TASK GOAL: Would you repeat the listing exactly, without any of its images?

DATA PROVIDED:
===============

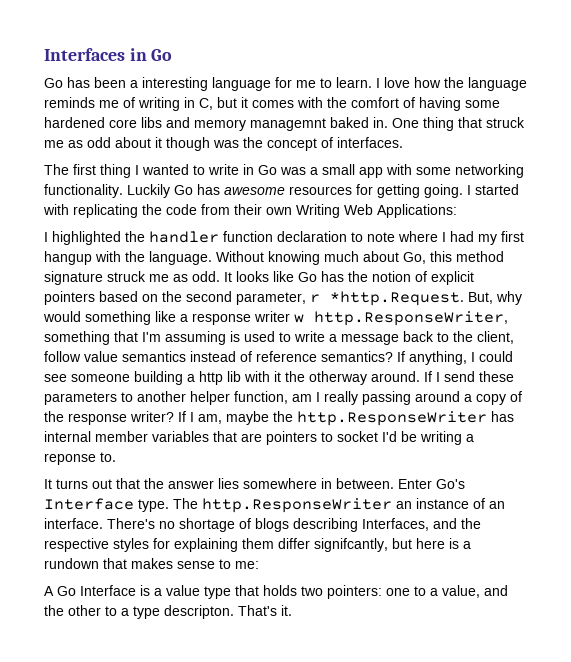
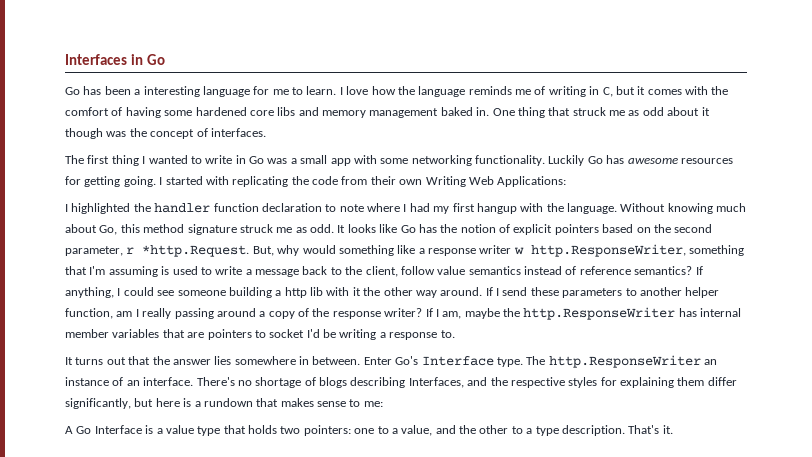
[250,118,326,131] managemnt -> [369,108,439,118] management
[309,371,367,385] otherway -> [383,287,437,298] other way
[44,453,96,465] reponse -> [389,332,438,340] response
[314,538,388,552] signifcantly, -> [65,398,131,409] significantly,
[164,605,234,619] descripton. -> [561,425,625,436] description.

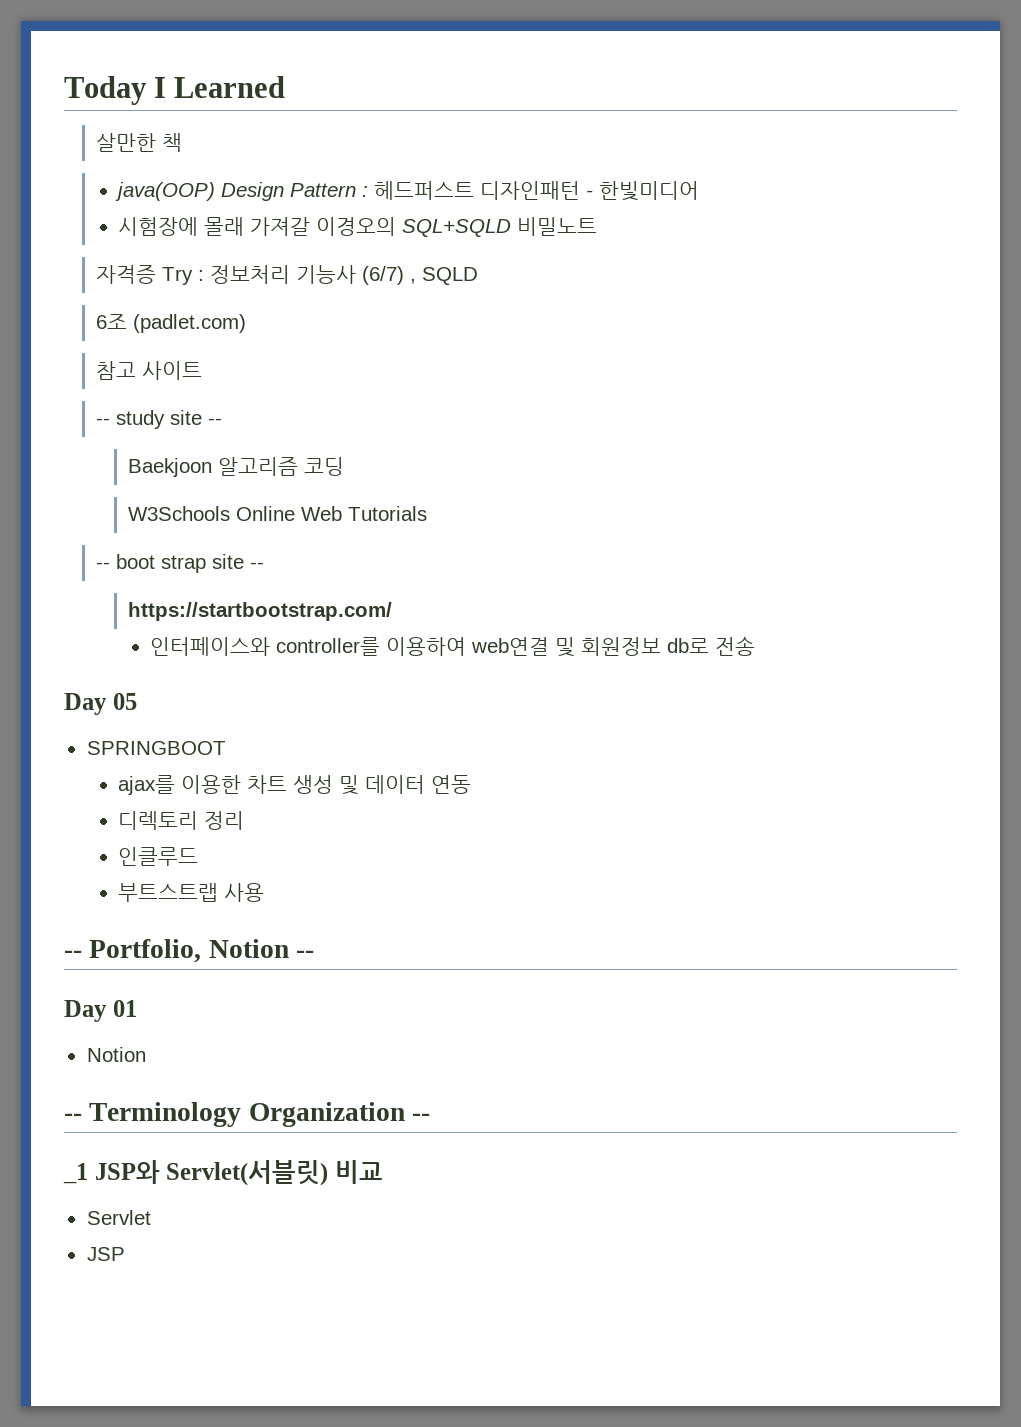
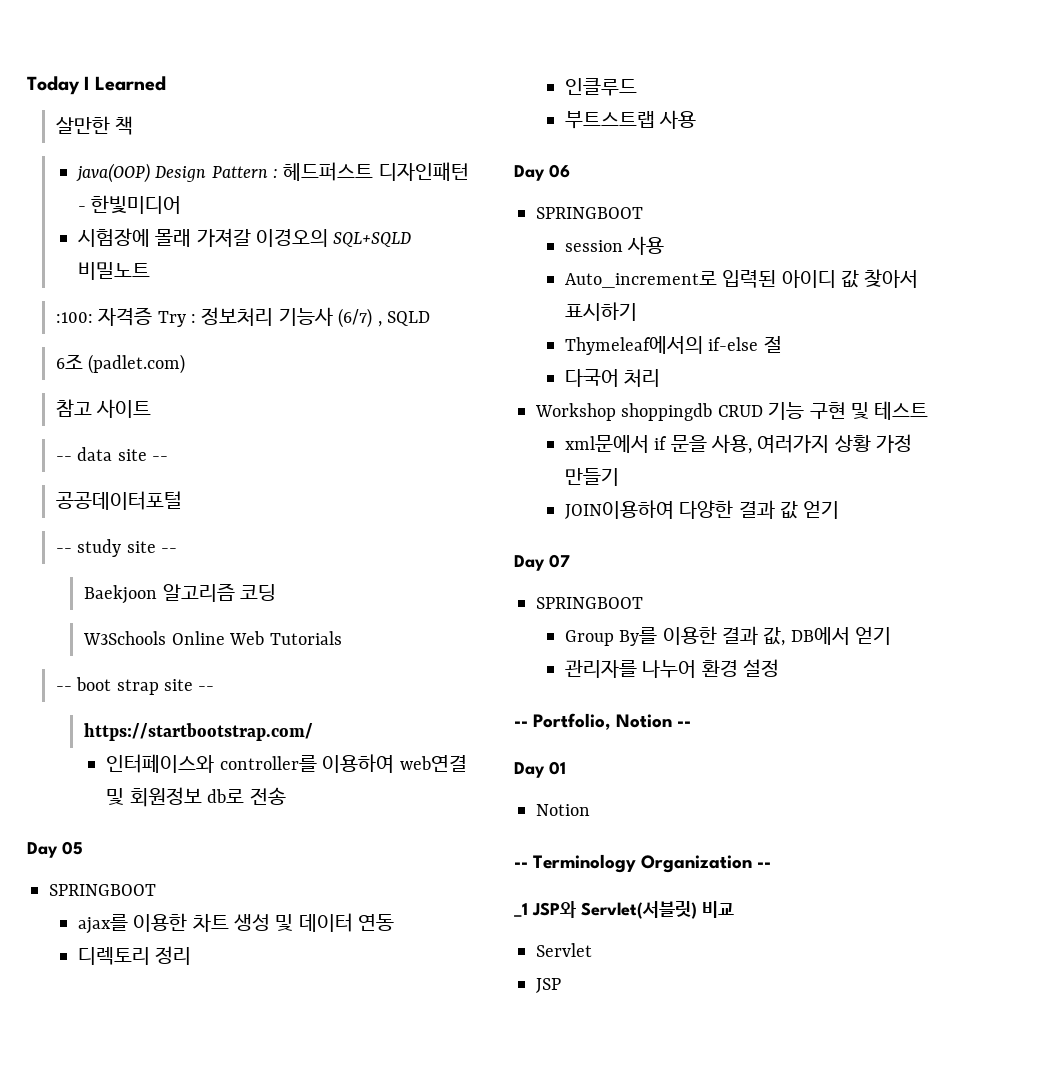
(598, 226) none -> [55,312,93,323] :100:
(202, 370) none -> [55,447,168,461] [55,491,182,510] // -- data site -- // 공공데이터포털
(265, 892) none -> [514,164,570,181] [536,207,643,219] [564,236,665,255] [564,269,919,288] [564,302,637,321] [564,336,782,355] [564,369,661,387] [535,401,929,421] [564,434,913,454] [564,468,619,486] [564,500,840,519] [514,554,570,571] [536,597,643,609] [564,626,892,646] [564,659,779,678] // Day 06 // SPRINGBOOT // session 사용 // Auto_increment로 입력된 아이디 값 찾아서 표시하기 // Thymeleaf에서의 if-else 절 // 다국어 처리 // Workshop shoppingdb CRUD 기능 구현 및 테스트 // xml문에서 if 문을 사용, 여러가지 상황 가정 만들기 // JOIN이용하여 다양한 결과 값 얻기 // Day 07 // SPRINGBOOT // Group By를 이용한 결과 값, DB에서 얻기 // 관리자를 나누어 환경 설정

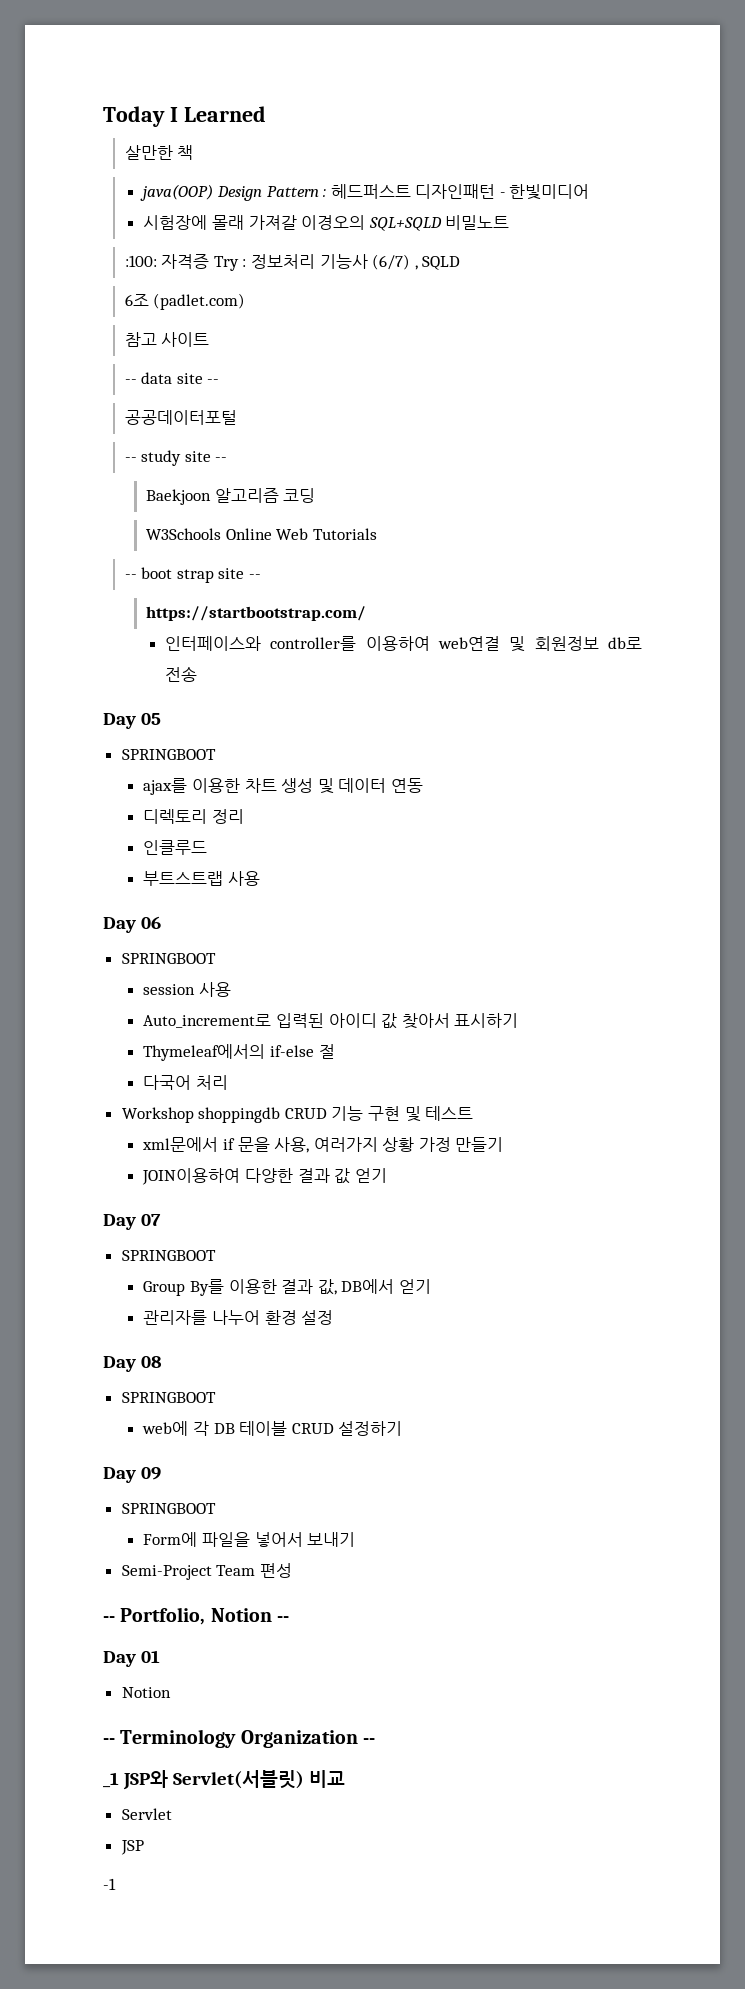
(779, 668) none -> [103,1356,162,1372] [121,1392,216,1403] [142,1421,403,1436] [103,1467,161,1483] [121,1503,216,1514] [143,1532,356,1547] [121,1563,292,1580] // Day 08 // SPRINGBOOT // web에 각 DB 테이블 CRUD 설정하기 // Day 09 // SPRINGBOOT // Form에 파일을 넣어서 보내기 // Semi-Project Team 편성
(561, 985) none -> [103,1878,116,1890] // -1

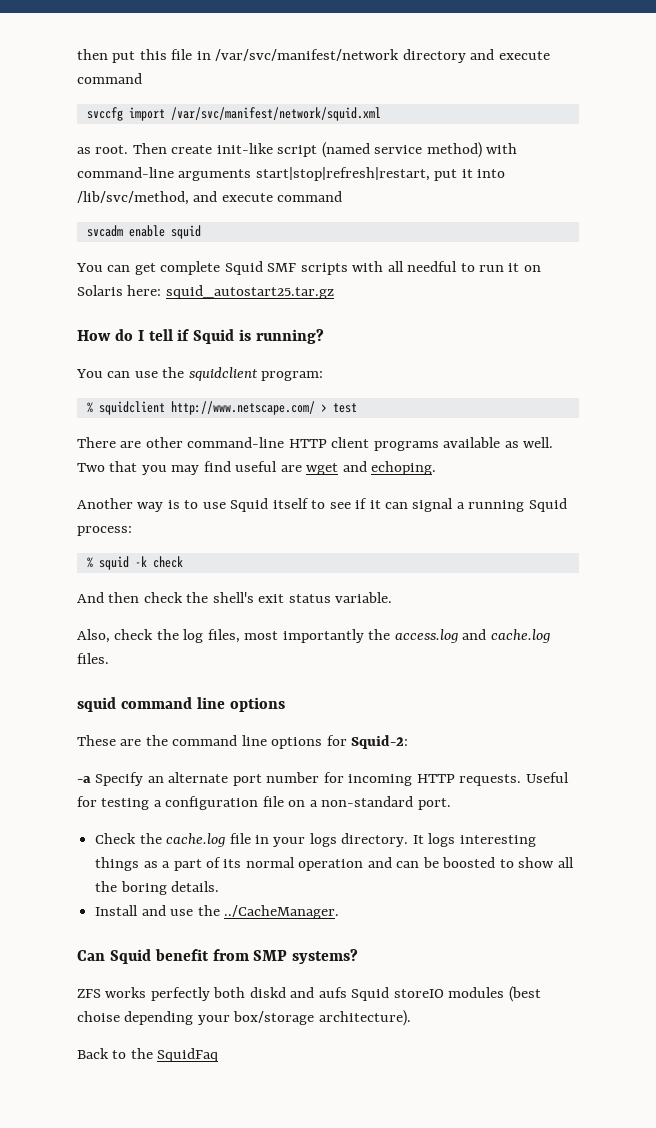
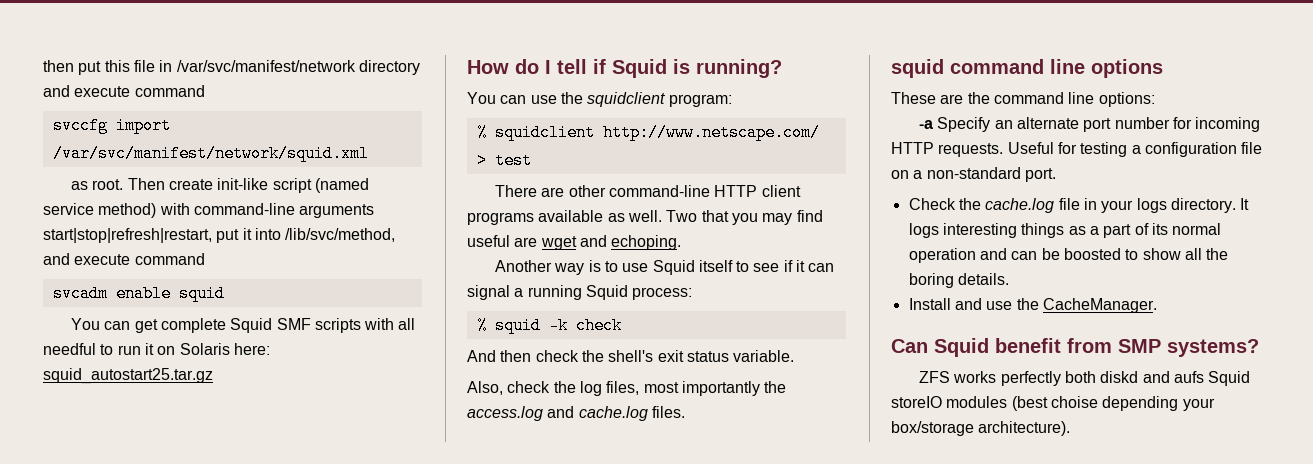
[271,735,409,749] options for Squid-2: -> [1098,92,1155,107] options:
[223,905,339,919] ../CacheManager. -> [1042,298,1157,313] CacheManager.
[77,1048,219,1062] // Back to the SquidFaq -> (1071, 428) none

===============

THE ANSWER:
[250,118,326,131] managemnt -> [369,108,439,118] management
[309,371,367,385] otherway -> [383,287,437,298] other way
[44,453,96,465] reponse -> [389,332,438,340] response
[314,538,388,552] signifcantly, -> [65,398,131,409] significantly,
[164,605,234,619] descripton. -> [561,425,625,436] description.

(598, 226) none -> [55,312,93,323] :100:
(202, 370) none -> [55,447,168,461] [55,491,182,510] // -- data site -- // 공공데이터포털
(265, 892) none -> [514,164,570,181] [536,207,643,219] [564,236,665,255] [564,269,919,288] [564,302,637,321] [564,336,782,355] [564,369,661,387] [535,401,929,421] [564,434,913,454] [564,468,619,486] [564,500,840,519] [514,554,570,571] [536,597,643,609] [564,626,892,646] [564,659,779,678] // Day 06 // SPRINGBOOT // session 사용 // Auto_increment로 입력된 아이디 값 찾아서 표시하기 // Thymeleaf에서의 if-else 절 // 다국어 처리 // Workshop shoppingdb CRUD 기능 구현 및 테스트 // xml문에서 if 문을 사용, 여러가지 상황 가정 만들기 // JOIN이용하여 다양한 결과 값 얻기 // Day 07 // SPRINGBOOT // Group By를 이용한 결과 값, DB에서 얻기 // 관리자를 나누어 환경 설정

(779, 668) none -> [103,1356,162,1372] [121,1392,216,1403] [142,1421,403,1436] [103,1467,161,1483] [121,1503,216,1514] [143,1532,356,1547] [121,1563,292,1580] // Day 08 // SPRINGBOOT // web에 각 DB 테이블 CRUD 설정하기 // Day 09 // SPRINGBOOT // Form에 파일을 넣어서 보내기 // Semi-Project Team 편성
(561, 985) none -> [103,1878,116,1890] // -1

[271,735,409,749] options for Squid-2: -> [1098,92,1155,107] options:
[223,905,339,919] ../CacheManager. -> [1042,298,1157,313] CacheManager.
[77,1048,219,1062] // Back to the SquidFaq -> (1071, 428) none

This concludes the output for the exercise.